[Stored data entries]
* * *

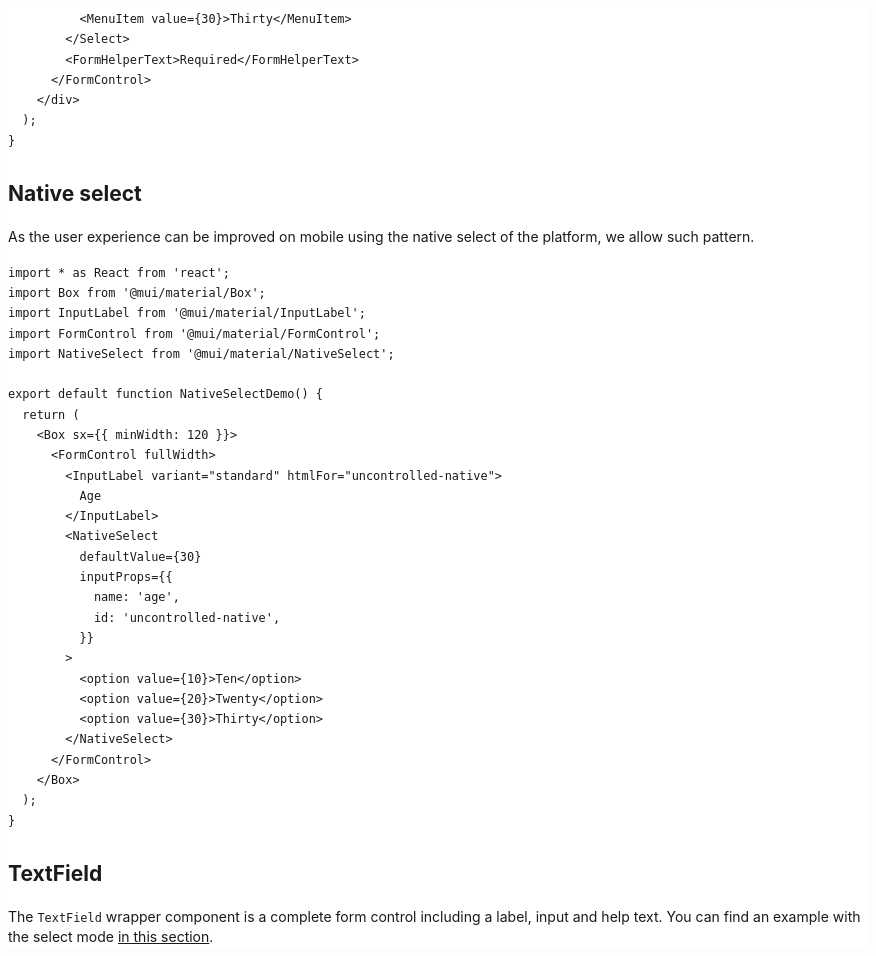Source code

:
 ```tsx
          <MenuItem value={30}>Thirty</MenuItem>
        </Select>
        <FormHelperText>Required</FormHelperText>
      </FormControl>
    </div>
  );
}
```

## Native select

As the user experience can be improved on mobile using the native select of the platform,
we allow such pattern.

```tsx
import * as React from 'react';
import Box from '@mui/material/Box';
import InputLabel from '@mui/material/InputLabel';
import FormControl from '@mui/material/FormControl';
import NativeSelect from '@mui/material/NativeSelect';

export default function NativeSelectDemo() {
  return (
    <Box sx={{ minWidth: 120 }}>
      <FormControl fullWidth>
        <InputLabel variant="standard" htmlFor="uncontrolled-native">
          Age
        </InputLabel>
        <NativeSelect
          defaultValue={30}
          inputProps={{
            name: 'age',
            id: 'uncontrolled-native',
          }}
        >
          <option value={10}>Ten</option>
          <option value={20}>Twenty</option>
          <option value={30}>Thirty</option>
        </NativeSelect>
      </FormControl>
    </Box>
  );
}
```

## TextField

The `TextField` wrapper component is a complete form control including a label, input and help text.
You can find an example with the select mode [in this section](/material-ui/react-text-field/#select).
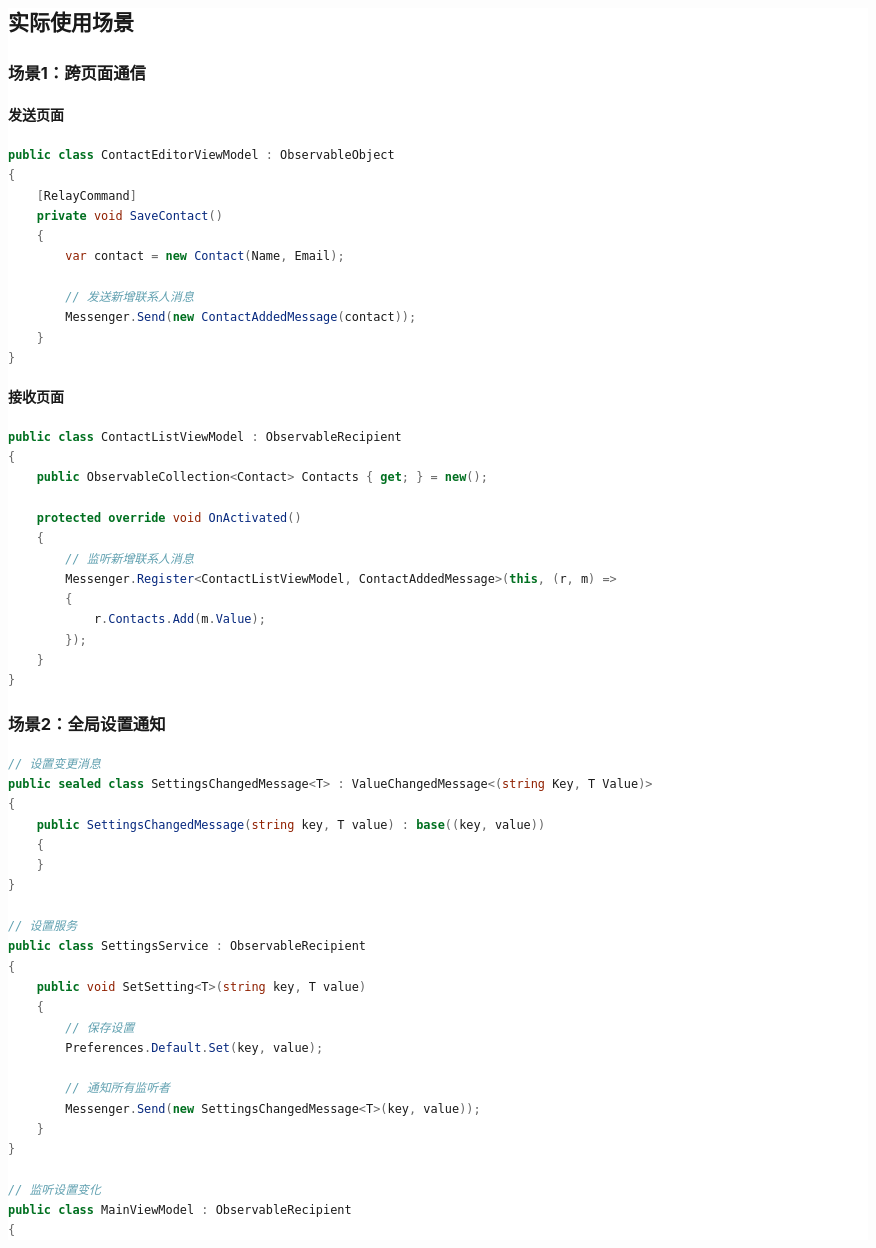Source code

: ## 实际使用场景

### 场景1：跨页面通信

#### 发送页面
```csharp
public class ContactEditorViewModel : ObservableObject
{
    [RelayCommand]
    private void SaveContact()
    {
        var contact = new Contact(Name, Email);
        
        // 发送新增联系人消息
        Messenger.Send(new ContactAddedMessage(contact));
    }
}
```

#### 接收页面
```csharp
public class ContactListViewModel : ObservableRecipient
{
    public ObservableCollection<Contact> Contacts { get; } = new();

    protected override void OnActivated()
    {
        // 监听新增联系人消息
        Messenger.Register<ContactListViewModel, ContactAddedMessage>(this, (r, m) =>
        {
            r.Contacts.Add(m.Value);
        });
    }
}
```

### 场景2：全局设置通知

```csharp
// 设置变更消息
public sealed class SettingsChangedMessage<T> : ValueChangedMessage<(string Key, T Value)>
{
    public SettingsChangedMessage(string key, T value) : base((key, value))
    {
    }
}

// 设置服务
public class SettingsService : ObservableRecipient
{
    public void SetSetting<T>(string key, T value)
    {
        // 保存设置
        Preferences.Default.Set(key, value);
        
        // 通知所有监听者
        Messenger.Send(new SettingsChangedMessage<T>(key, value));
    }
}

// 监听设置变化
public class MainViewModel : ObservableRecipient
{
```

* * *

Your answer should be an exact copy of the entries above, with no images included.

Source code

:
 ```tsx
          <MenuItem value={30}>Thirty</MenuItem>
        </Select>
        <FormHelperText>Required</FormHelperText>
      </FormControl>
    </div>
  );
}
```

## Native select

As the user experience can be improved on mobile using the native select of the platform,
we allow such pattern.

```tsx
import * as React from 'react';
import Box from '@mui/material/Box';
import InputLabel from '@mui/material/InputLabel';
import FormControl from '@mui/material/FormControl';
import NativeSelect from '@mui/material/NativeSelect';

export default function NativeSelectDemo() {
  return (
    <Box sx={{ minWidth: 120 }}>
      <FormControl fullWidth>
        <InputLabel variant="standard" htmlFor="uncontrolled-native">
          Age
        </InputLabel>
        <NativeSelect
          defaultValue={30}
          inputProps={{
            name: 'age',
            id: 'uncontrolled-native',
          }}
        >
          <option value={10}>Ten</option>
          <option value={20}>Twenty</option>
          <option value={30}>Thirty</option>
        </NativeSelect>
      </FormControl>
    </Box>
  );
}
```

## TextField

The `TextField` wrapper component is a complete form control including a label, input and help text.
You can find an example with the select mode [in this section](/material-ui/react-text-field/#select).
Source code

: ## 实际使用场景

### 场景1：跨页面通信

#### 发送页面
```csharp
public class ContactEditorViewModel : ObservableObject
{
    [RelayCommand]
    private void SaveContact()
    {
        var contact = new Contact(Name, Email);
        
        // 发送新增联系人消息
        Messenger.Send(new ContactAddedMessage(contact));
    }
}
```

#### 接收页面
```csharp
public class ContactListViewModel : ObservableRecipient
{
    public ObservableCollection<Contact> Contacts { get; } = new();

    protected override void OnActivated()
    {
        // 监听新增联系人消息
        Messenger.Register<ContactListViewModel, ContactAddedMessage>(this, (r, m) =>
        {
            r.Contacts.Add(m.Value);
        });
    }
}
```

### 场景2：全局设置通知

```csharp
// 设置变更消息
public sealed class SettingsChangedMessage<T> : ValueChangedMessage<(string Key, T Value)>
{
    public SettingsChangedMessage(string key, T value) : base((key, value))
    {
    }
}

// 设置服务
public class SettingsService : ObservableRecipient
{
    public void SetSetting<T>(string key, T value)
    {
        // 保存设置
        Preferences.Default.Set(key, value);
        
        // 通知所有监听者
        Messenger.Send(new SettingsChangedMessage<T>(key, value));
    }
}

// 监听设置变化
public class MainViewModel : ObservableRecipient
{
```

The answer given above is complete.